The Data Stewardship Committee has been active over the last year in a number of different areas - Provenance and Context Content Standard, Physical Object Stewardship, Use Cases, Collection Structures, Identifiers, Citations, Data Management Training, Preservation Ontology, Data Stewardship Principles. Subgroups of the committee have been focused on these different topics. This session is an opportunity for the full committee to obtain reports on progress on each of these activities.

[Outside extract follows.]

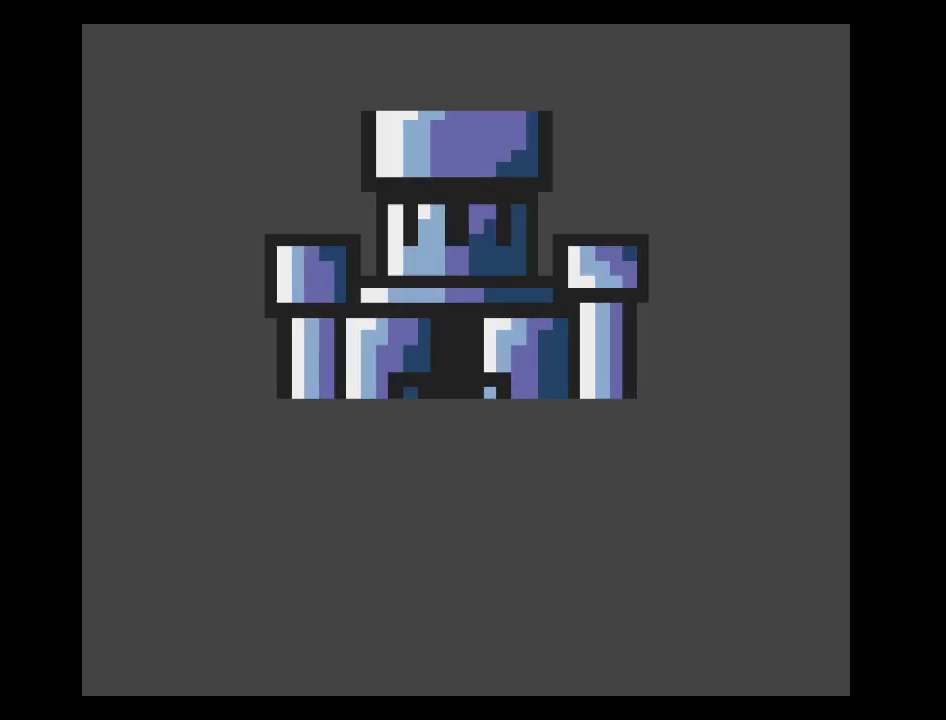
{"buttons": [], "events": []}
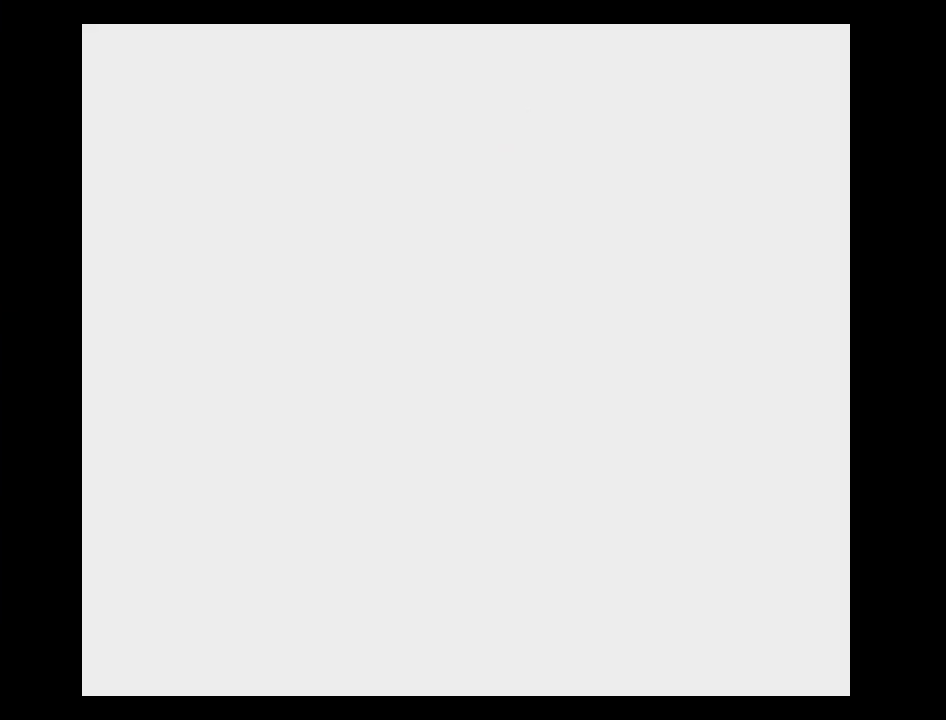
{"buttons": [], "events": []}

The reports should include implementation within agencies (e.g., NASA, NOAA, and USGS) and organizations that have resulted from the deliberations in the ESIP Data Stewardship Committee.

 

Notes: 

Data Stewardship Activity reporting

Notes:

Rama introduced the session for those who are new to the group.  Presentations will be 10 minutes in length and we have a packed schedule.

 

Denise Hills (Slides below,  ESIP-S14-DSC-Reporting-PhysObj.pptx )

Presented on her work with the PCCS.  She had Rama introduce PCCS - a standard to help future users understand what data sets are, what they mean, what they generated, the context in which they were used etc.  It is a matrix.

As this moves to a standard, Denise is testing to see what other data one can use this with.  She presented at AGU about how some of the categories map towards a physical object collection including maps, cores, cuttings and other physical items.

She used their thin sections as a first test case.  She demonstrated internal documentation which was hard to read/understand.

They are currently putting their data into schemas and looking at what information they are capturing, what they need to capture, and how that maps to the PCCS.  She is finding that for physical objects (she will share some of these images later).  She reviewed some of the mapping and the variations she made in the categories to express the same idea but different data type.  There were many numbers where there was limited overlap (particularly in items 3 group). She asked if anyone using physical items could share items they think would have mapping (photos, other physical objects, etc.)

In summary, the high level categories work well, but the lower level points are not mapping one to one.  So refinement of those categories would be useful in broader application for these categories.  More investigation is needed.

Ruth Duerr

Ruth reported on two activities.  First on physical materials, then on citations.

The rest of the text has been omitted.